# Brush and vines



## an?qus (Nov 19, 2011)

I don't fell timber personally, but I live with someone who does, and I do buck and split it, so I felt compelled to share the experience that a friend of ours had recently since he was nearly killed. Being trained in body mechanics where rule #1 is "size up the job," and rule #2 is "clear the area," this may sound pretty fundamental to any pros and experienced arborists here, so apologies in advance if it's too much so. I hope not to insult anyone's intelligence. btw: in sizing up a job, it was taught to me that "if you can't handle the job given your existing resources, get more, get help or let it go for the time being.

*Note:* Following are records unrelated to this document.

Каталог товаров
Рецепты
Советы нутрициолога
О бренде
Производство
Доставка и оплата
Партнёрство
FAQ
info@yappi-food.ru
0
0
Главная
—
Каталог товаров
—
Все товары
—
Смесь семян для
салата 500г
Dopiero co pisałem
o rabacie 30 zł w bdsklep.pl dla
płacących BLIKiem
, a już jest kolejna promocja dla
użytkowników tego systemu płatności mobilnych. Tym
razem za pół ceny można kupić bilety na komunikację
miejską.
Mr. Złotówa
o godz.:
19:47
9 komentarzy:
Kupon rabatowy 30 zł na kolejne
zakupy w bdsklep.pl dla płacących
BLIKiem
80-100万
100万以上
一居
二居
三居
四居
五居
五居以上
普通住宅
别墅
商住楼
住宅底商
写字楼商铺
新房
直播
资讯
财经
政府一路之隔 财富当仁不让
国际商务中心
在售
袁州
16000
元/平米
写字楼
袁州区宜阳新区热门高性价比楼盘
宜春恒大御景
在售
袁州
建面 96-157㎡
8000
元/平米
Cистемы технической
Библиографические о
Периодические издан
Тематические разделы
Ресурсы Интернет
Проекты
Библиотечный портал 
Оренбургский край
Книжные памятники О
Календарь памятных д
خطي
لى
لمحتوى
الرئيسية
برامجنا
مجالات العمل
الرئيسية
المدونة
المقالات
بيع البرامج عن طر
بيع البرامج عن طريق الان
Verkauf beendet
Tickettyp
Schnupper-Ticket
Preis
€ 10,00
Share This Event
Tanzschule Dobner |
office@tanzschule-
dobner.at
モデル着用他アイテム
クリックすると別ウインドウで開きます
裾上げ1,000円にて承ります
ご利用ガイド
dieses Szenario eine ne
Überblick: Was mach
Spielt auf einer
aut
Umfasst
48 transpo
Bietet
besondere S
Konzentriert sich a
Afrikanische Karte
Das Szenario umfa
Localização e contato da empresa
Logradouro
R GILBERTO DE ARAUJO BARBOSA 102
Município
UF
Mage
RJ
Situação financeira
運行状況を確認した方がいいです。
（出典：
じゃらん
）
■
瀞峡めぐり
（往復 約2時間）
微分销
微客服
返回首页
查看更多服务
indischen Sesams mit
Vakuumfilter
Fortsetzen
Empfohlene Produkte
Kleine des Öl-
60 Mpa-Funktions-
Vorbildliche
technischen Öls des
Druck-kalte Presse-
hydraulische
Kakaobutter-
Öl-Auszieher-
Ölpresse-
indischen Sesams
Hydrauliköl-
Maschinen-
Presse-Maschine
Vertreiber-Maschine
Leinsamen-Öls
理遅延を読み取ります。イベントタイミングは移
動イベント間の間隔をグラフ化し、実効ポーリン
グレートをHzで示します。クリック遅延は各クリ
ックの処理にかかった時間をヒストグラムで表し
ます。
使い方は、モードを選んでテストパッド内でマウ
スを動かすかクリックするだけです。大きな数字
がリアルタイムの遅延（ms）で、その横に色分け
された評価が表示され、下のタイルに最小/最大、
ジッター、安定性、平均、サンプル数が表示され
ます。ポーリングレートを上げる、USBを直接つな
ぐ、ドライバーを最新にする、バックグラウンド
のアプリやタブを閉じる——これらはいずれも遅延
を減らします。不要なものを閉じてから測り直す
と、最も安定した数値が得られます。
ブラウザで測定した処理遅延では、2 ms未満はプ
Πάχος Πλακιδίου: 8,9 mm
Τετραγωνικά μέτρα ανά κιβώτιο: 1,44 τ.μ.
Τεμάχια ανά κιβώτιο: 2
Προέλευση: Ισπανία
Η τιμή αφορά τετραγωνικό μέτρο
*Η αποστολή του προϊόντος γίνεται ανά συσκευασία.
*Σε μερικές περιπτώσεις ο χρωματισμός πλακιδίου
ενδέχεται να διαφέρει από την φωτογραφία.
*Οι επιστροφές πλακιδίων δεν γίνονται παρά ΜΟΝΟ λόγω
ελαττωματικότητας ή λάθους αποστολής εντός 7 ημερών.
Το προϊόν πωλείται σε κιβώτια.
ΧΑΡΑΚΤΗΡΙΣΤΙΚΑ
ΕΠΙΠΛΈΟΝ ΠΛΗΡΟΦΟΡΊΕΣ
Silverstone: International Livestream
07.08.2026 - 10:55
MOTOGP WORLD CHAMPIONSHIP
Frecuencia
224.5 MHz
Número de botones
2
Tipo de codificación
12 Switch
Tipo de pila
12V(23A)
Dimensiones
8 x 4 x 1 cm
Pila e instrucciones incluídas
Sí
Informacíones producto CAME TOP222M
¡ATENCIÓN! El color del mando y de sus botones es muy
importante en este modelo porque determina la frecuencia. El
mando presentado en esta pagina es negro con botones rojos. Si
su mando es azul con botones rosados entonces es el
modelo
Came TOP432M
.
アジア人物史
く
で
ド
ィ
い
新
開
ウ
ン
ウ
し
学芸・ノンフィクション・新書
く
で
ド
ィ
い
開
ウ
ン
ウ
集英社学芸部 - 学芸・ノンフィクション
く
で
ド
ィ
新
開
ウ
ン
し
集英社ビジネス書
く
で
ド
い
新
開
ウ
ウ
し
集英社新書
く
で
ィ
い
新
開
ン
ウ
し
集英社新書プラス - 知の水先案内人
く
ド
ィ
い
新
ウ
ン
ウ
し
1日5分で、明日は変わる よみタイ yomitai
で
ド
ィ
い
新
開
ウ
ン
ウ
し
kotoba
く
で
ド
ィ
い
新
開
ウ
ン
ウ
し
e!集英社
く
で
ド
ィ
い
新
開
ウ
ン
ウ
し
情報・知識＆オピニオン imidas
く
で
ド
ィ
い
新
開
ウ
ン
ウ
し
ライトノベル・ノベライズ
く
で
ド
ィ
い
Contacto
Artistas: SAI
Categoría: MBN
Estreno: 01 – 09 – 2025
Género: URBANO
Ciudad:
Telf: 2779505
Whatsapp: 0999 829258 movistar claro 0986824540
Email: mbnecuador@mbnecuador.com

The following is the best understanding I was able to gain from their description of the incident: I guess they were out late and in a hurry to get that one last tree down before dark, and it was starting to get dark. They put the tree where they wanted it, but they had failed to clear the area of brush and vines. Once down, they started limbing it, unaware (because of the vines covering it) that the trunk was held slightly aloft by a limb driven at a slight angle (away from the one guy) by the weight of the tree into the ground. 

When the guy cut into the trunk, he just unluckily happened to cut through that one limb. When it let go, the trunk sprang up and straight at the guy. He had no idea that limb was even there. He was able to jump out of the way, but it missed him by no more than a hair of his head according to the guy that was with him, and he with the saw running.

In most areas of my life I've found that a little "back to basics" time can be time well spent. The lead guy was no rookie, and he's the guy it happened to. The mistakes look pretty obvious in hindsight, but, I hope, worth a mention as we are all human.

In summary:
1. Ya need the light to do this stuff (size up the job!).
2. Clear the area!
3. Ya can't rush through work like this (size up the job!).

All I can say is "Thank God" the guy lived to tell the story.


----------



## Volandtitanfan (Nov 25, 2011)

Thanks. I like the old Industrial safety slogan. Take Two. Taking Two min. to think about the safety of the job could save your life. Good post anéqus


----------